• DATA SUPPLIED

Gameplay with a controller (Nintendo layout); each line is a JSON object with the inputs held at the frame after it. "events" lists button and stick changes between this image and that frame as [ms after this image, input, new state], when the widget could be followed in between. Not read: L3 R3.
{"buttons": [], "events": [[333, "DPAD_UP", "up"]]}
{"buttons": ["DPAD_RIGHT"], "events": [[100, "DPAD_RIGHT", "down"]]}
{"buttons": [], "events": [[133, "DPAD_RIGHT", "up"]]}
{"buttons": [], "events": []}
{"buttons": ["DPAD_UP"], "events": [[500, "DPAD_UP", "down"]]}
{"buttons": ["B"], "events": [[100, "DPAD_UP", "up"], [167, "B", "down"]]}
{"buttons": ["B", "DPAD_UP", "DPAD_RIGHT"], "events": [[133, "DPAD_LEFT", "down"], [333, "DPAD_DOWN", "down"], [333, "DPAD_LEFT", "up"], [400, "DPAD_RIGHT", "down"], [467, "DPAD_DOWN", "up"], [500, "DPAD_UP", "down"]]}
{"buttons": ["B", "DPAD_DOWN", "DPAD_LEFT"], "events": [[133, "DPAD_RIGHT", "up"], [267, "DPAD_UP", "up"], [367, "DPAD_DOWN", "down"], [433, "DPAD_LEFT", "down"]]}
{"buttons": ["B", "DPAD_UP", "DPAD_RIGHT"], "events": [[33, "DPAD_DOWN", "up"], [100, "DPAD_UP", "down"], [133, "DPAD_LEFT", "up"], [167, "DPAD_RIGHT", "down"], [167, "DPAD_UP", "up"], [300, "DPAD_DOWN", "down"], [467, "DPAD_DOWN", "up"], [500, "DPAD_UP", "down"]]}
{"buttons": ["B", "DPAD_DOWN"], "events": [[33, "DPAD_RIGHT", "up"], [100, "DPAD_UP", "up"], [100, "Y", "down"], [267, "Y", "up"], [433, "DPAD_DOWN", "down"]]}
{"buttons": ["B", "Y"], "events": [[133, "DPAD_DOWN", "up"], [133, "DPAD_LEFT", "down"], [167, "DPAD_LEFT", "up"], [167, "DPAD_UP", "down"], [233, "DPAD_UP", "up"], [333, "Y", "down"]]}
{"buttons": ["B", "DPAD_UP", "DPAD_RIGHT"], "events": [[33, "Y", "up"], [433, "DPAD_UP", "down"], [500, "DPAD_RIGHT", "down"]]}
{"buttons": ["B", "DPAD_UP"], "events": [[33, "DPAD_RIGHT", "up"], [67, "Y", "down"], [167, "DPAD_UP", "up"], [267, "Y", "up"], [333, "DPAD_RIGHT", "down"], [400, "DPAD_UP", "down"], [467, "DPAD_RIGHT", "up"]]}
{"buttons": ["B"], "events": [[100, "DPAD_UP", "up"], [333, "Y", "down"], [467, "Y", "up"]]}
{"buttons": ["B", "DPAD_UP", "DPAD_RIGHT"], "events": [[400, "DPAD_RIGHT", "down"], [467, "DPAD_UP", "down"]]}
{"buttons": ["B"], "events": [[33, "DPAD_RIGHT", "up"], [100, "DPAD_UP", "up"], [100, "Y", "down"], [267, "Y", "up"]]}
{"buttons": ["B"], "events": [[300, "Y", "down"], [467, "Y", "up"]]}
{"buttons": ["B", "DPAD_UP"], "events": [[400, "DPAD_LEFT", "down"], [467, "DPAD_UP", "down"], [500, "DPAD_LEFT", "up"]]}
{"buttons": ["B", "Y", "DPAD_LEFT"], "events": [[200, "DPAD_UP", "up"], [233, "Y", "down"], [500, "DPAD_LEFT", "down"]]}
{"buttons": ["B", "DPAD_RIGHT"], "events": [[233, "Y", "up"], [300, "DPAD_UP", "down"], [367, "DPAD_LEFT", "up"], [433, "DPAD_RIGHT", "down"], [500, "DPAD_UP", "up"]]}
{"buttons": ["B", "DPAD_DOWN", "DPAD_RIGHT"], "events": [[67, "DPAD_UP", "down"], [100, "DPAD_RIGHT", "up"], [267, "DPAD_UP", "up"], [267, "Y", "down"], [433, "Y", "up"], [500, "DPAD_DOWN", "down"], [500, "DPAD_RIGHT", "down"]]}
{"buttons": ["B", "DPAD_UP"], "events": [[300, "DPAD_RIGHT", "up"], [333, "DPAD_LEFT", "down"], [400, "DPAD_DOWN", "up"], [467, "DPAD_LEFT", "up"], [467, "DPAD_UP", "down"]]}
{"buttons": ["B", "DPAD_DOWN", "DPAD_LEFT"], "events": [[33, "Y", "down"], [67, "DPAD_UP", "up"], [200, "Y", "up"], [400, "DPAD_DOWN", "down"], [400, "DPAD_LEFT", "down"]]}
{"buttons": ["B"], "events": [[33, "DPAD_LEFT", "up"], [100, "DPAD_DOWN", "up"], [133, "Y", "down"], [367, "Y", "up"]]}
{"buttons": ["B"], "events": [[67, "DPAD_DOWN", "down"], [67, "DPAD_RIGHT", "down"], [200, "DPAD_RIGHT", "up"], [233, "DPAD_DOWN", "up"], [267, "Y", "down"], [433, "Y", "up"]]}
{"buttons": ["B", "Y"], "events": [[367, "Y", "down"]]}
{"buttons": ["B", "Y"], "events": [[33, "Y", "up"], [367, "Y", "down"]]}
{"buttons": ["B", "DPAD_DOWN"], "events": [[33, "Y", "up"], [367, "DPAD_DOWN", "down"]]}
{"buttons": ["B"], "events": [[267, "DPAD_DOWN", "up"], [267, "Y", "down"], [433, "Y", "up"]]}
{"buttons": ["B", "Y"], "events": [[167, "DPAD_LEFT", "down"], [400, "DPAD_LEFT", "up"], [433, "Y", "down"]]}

• WORK INSTRUCTION
Transcribe every entry, keeping each line exactly as it reads.

• WRITTEN ANSWER
Gameplay with a controller (Nintendo layout); each line is a JSON object with the inputs held at the frame after it. "events" lists button and stick changes between this image and that frame as [ms after this image, input, new state], when the widget could be followed in between. Not read: L3 R3.
{"buttons": [], "events": [[333, "DPAD_UP", "up"]]}
{"buttons": ["DPAD_RIGHT"], "events": [[100, "DPAD_RIGHT", "down"]]}
{"buttons": [], "events": [[133, "DPAD_RIGHT", "up"]]}
{"buttons": [], "events": []}
{"buttons": ["DPAD_UP"], "events": [[500, "DPAD_UP", "down"]]}
{"buttons": ["B"], "events": [[100, "DPAD_UP", "up"], [167, "B", "down"]]}
{"buttons": ["B", "DPAD_UP", "DPAD_RIGHT"], "events": [[133, "DPAD_LEFT", "down"], [333, "DPAD_DOWN", "down"], [333, "DPAD_LEFT", "up"], [400, "DPAD_RIGHT", "down"], [467, "DPAD_DOWN", "up"], [500, "DPAD_UP", "down"]]}
{"buttons": ["B", "DPAD_DOWN", "DPAD_LEFT"], "events": [[133, "DPAD_RIGHT", "up"], [267, "DPAD_UP", "up"], [367, "DPAD_DOWN", "down"], [433, "DPAD_LEFT", "down"]]}
{"buttons": ["B", "DPAD_UP", "DPAD_RIGHT"], "events": [[33, "DPAD_DOWN", "up"], [100, "DPAD_UP", "down"], [133, "DPAD_LEFT", "up"], [167, "DPAD_RIGHT", "down"], [167, "DPAD_UP", "up"], [300, "DPAD_DOWN", "down"], [467, "DPAD_DOWN", "up"], [500, "DPAD_UP", "down"]]}
{"buttons": ["B", "DPAD_DOWN"], "events": [[33, "DPAD_RIGHT", "up"], [100, "DPAD_UP", "up"], [100, "Y", "down"], [267, "Y", "up"], [433, "DPAD_DOWN", "down"]]}
{"buttons": ["B", "Y"], "events": [[133, "DPAD_DOWN", "up"], [133, "DPAD_LEFT", "down"], [167, "DPAD_LEFT", "up"], [167, "DPAD_UP", "down"], [233, "DPAD_UP", "up"], [333, "Y", "down"]]}
{"buttons": ["B", "DPAD_UP", "DPAD_RIGHT"], "events": [[33, "Y", "up"], [433, "DPAD_UP", "down"], [500, "DPAD_RIGHT", "down"]]}
{"buttons": ["B", "DPAD_UP"], "events": [[33, "DPAD_RIGHT", "up"], [67, "Y", "down"], [167, "DPAD_UP", "up"], [267, "Y", "up"], [333, "DPAD_RIGHT", "down"], [400, "DPAD_UP", "down"], [467, "DPAD_RIGHT", "up"]]}
{"buttons": ["B"], "events": [[100, "DPAD_UP", "up"], [333, "Y", "down"], [467, "Y", "up"]]}
{"buttons": ["B", "DPAD_UP", "DPAD_RIGHT"], "events": [[400, "DPAD_RIGHT", "down"], [467, "DPAD_UP", "down"]]}
{"buttons": ["B"], "events": [[33, "DPAD_RIGHT", "up"], [100, "DPAD_UP", "up"], [100, "Y", "down"], [267, "Y", "up"]]}
{"buttons": ["B"], "events": [[300, "Y", "down"], [467, "Y", "up"]]}
{"buttons": ["B", "DPAD_UP"], "events": [[400, "DPAD_LEFT", "down"], [467, "DPAD_UP", "down"], [500, "DPAD_LEFT", "up"]]}
{"buttons": ["B", "Y", "DPAD_LEFT"], "events": [[200, "DPAD_UP", "up"], [233, "Y", "down"], [500, "DPAD_LEFT", "down"]]}
{"buttons": ["B", "DPAD_RIGHT"], "events": [[233, "Y", "up"], [300, "DPAD_UP", "down"], [367, "DPAD_LEFT", "up"], [433, "DPAD_RIGHT", "down"], [500, "DPAD_UP", "up"]]}
{"buttons": ["B", "DPAD_DOWN", "DPAD_RIGHT"], "events": [[67, "DPAD_UP", "down"], [100, "DPAD_RIGHT", "up"], [267, "DPAD_UP", "up"], [267, "Y", "down"], [433, "Y", "up"], [500, "DPAD_DOWN", "down"], [500, "DPAD_RIGHT", "down"]]}
{"buttons": ["B", "DPAD_UP"], "events": [[300, "DPAD_RIGHT", "up"], [333, "DPAD_LEFT", "down"], [400, "DPAD_DOWN", "up"], [467, "DPAD_LEFT", "up"], [467, "DPAD_UP", "down"]]}
{"buttons": ["B", "DPAD_DOWN", "DPAD_LEFT"], "events": [[33, "Y", "down"], [67, "DPAD_UP", "up"], [200, "Y", "up"], [400, "DPAD_DOWN", "down"], [400, "DPAD_LEFT", "down"]]}
{"buttons": ["B"], "events": [[33, "DPAD_LEFT", "up"], [100, "DPAD_DOWN", "up"], [133, "Y", "down"], [367, "Y", "up"]]}
{"buttons": ["B"], "events": [[67, "DPAD_DOWN", "down"], [67, "DPAD_RIGHT", "down"], [200, "DPAD_RIGHT", "up"], [233, "DPAD_DOWN", "up"], [267, "Y", "down"], [433, "Y", "up"]]}
{"buttons": ["B", "Y"], "events": [[367, "Y", "down"]]}
{"buttons": ["B", "Y"], "events": [[33, "Y", "up"], [367, "Y", "down"]]}
{"buttons": ["B", "DPAD_DOWN"], "events": [[33, "Y", "up"], [367, "DPAD_DOWN", "down"]]}
{"buttons": ["B"], "events": [[267, "DPAD_DOWN", "up"], [267, "Y", "down"], [433, "Y", "up"]]}
{"buttons": ["B", "Y"], "events": [[167, "DPAD_LEFT", "down"], [400, "DPAD_LEFT", "up"], [433, "Y", "down"]]}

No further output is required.